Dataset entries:
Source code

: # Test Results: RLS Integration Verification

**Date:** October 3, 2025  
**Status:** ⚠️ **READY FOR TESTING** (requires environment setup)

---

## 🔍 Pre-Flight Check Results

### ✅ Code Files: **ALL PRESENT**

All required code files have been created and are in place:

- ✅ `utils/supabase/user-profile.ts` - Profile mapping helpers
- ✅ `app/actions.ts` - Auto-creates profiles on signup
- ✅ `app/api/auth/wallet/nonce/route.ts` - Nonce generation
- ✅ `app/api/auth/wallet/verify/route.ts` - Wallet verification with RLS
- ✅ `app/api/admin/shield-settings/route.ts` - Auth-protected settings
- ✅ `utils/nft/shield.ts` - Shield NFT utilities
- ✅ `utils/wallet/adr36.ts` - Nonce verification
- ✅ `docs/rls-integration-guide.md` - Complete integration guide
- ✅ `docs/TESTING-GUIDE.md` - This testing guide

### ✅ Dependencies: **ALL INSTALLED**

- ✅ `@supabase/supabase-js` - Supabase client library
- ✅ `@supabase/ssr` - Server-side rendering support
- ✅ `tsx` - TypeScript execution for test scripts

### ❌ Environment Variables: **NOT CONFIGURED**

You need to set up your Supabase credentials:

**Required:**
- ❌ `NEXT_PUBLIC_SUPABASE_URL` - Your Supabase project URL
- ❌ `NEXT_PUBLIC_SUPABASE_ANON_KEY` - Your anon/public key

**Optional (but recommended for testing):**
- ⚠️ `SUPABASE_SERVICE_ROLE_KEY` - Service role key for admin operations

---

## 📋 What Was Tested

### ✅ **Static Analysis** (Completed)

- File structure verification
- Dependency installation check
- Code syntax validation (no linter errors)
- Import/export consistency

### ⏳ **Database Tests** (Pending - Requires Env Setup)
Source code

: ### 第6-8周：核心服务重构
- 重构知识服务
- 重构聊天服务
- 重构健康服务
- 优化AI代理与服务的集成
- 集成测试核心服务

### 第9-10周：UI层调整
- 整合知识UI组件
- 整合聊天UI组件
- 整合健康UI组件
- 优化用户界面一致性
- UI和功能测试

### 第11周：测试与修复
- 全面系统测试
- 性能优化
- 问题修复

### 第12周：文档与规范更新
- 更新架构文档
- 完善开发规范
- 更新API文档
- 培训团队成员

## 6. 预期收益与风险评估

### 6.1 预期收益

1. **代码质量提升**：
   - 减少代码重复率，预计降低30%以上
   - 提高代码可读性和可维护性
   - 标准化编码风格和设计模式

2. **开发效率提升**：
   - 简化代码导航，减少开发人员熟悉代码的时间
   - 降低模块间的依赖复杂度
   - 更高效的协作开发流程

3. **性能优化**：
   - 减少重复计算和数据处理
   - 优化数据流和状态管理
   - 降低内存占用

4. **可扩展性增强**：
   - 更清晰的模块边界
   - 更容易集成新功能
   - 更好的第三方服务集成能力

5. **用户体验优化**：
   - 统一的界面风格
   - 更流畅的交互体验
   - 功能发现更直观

Exercise brief: Only lines that contain the string "shield" count; pick each one out of the records and copy it.

Reply to the task:
- ✅ `app/api/admin/shield-settings/route.ts` - Auth-protected settings
- ✅ `utils/nft/shield.ts` - Shield NFT utilities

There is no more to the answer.